(Page-level text extractions)
-- Opening Marker --

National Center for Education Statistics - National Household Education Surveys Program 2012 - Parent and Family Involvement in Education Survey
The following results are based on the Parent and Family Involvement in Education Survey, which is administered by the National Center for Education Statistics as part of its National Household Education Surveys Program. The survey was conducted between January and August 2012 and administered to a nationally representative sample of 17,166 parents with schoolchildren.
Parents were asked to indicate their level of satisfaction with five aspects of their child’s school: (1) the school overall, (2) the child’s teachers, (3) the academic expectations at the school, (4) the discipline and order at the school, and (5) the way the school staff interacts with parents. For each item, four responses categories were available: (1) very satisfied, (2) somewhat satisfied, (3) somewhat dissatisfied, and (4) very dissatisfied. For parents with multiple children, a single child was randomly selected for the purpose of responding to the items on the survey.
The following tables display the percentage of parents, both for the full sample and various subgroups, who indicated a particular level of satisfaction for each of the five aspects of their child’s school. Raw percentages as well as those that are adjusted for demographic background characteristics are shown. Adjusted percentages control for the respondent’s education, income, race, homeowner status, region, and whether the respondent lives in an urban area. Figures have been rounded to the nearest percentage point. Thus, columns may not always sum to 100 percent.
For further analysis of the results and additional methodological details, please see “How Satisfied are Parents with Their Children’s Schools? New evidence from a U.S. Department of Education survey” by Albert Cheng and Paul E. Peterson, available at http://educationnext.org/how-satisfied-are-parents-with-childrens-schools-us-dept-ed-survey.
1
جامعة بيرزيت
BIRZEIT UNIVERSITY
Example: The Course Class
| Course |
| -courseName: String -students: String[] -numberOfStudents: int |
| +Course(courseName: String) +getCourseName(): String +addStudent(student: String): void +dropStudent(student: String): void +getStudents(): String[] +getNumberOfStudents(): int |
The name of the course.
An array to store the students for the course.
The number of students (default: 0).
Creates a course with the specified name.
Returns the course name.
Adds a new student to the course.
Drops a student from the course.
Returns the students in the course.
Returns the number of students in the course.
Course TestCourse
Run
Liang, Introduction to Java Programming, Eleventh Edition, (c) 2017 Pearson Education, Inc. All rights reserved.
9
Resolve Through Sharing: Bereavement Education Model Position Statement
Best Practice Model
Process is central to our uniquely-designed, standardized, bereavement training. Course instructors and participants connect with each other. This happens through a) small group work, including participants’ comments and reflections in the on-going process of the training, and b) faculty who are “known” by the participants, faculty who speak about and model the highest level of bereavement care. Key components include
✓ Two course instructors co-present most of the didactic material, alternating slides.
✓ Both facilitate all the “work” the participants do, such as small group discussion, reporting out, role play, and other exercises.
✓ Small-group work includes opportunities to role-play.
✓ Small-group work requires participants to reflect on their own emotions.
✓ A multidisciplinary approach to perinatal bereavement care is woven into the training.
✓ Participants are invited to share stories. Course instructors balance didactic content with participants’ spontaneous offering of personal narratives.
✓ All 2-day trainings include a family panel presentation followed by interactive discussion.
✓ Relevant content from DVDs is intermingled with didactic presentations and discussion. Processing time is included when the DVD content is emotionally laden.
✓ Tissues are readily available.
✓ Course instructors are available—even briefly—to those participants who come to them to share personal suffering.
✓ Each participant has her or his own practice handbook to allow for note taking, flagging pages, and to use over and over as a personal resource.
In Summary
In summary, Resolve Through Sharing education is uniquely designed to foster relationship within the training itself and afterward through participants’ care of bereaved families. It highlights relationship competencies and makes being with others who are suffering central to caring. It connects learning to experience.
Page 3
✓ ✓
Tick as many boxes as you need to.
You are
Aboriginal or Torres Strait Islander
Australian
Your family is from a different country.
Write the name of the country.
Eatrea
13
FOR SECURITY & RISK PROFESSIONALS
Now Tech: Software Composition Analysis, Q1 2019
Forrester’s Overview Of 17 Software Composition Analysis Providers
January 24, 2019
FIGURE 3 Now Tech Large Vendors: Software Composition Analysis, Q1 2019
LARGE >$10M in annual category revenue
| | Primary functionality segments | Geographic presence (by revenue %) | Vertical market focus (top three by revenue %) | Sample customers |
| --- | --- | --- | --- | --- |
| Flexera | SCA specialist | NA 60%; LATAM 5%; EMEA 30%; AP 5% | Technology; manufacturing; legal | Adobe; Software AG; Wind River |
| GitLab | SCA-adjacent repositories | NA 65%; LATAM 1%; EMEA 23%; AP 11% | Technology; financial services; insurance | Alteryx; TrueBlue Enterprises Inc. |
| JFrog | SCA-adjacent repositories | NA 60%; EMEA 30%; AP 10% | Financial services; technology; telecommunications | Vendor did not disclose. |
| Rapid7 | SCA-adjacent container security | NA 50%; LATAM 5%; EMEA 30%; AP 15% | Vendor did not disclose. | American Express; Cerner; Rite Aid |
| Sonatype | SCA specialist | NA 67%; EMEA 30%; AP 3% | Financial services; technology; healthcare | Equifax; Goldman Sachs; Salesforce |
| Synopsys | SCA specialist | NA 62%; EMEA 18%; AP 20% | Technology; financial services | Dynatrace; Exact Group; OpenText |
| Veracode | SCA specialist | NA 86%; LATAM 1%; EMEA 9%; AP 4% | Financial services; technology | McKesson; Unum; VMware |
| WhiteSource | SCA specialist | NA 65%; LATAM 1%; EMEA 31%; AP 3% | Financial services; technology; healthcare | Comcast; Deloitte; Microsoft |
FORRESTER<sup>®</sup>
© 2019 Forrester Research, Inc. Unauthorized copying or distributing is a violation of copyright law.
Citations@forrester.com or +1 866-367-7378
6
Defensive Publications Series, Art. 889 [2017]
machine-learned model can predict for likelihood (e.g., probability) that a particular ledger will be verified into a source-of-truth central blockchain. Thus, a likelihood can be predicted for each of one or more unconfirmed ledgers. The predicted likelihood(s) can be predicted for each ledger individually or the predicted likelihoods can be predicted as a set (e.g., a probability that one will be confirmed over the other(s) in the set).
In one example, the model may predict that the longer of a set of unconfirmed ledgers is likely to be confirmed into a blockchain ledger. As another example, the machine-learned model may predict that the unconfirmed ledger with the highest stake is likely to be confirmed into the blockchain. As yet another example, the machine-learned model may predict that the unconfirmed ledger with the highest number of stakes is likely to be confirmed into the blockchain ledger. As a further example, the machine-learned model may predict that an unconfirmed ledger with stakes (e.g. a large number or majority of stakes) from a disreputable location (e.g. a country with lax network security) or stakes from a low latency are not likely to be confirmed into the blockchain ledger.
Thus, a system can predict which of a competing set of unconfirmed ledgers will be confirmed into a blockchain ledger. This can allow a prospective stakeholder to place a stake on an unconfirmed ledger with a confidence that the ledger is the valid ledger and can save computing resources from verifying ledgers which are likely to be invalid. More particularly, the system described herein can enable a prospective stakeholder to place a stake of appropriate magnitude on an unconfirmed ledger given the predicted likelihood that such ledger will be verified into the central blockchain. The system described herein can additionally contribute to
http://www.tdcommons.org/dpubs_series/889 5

-- Closing Marker --

Take the lines from the top of the data through the one that contains "The following results" and copy them exactly, leaving out every line after it.

National Center for Education Statistics - National Household Education Surveys Program 2012 - Parent and Family Involvement in Education Survey
The following results are based on the Parent and Family Involvement in Education Survey, which is administered by the National Center for Education Statistics as part of its National Household Education Surveys Program. The survey was conducted between January and August 2012 and administered to a nationally representative sample of 17,166 parents with schoolchildren.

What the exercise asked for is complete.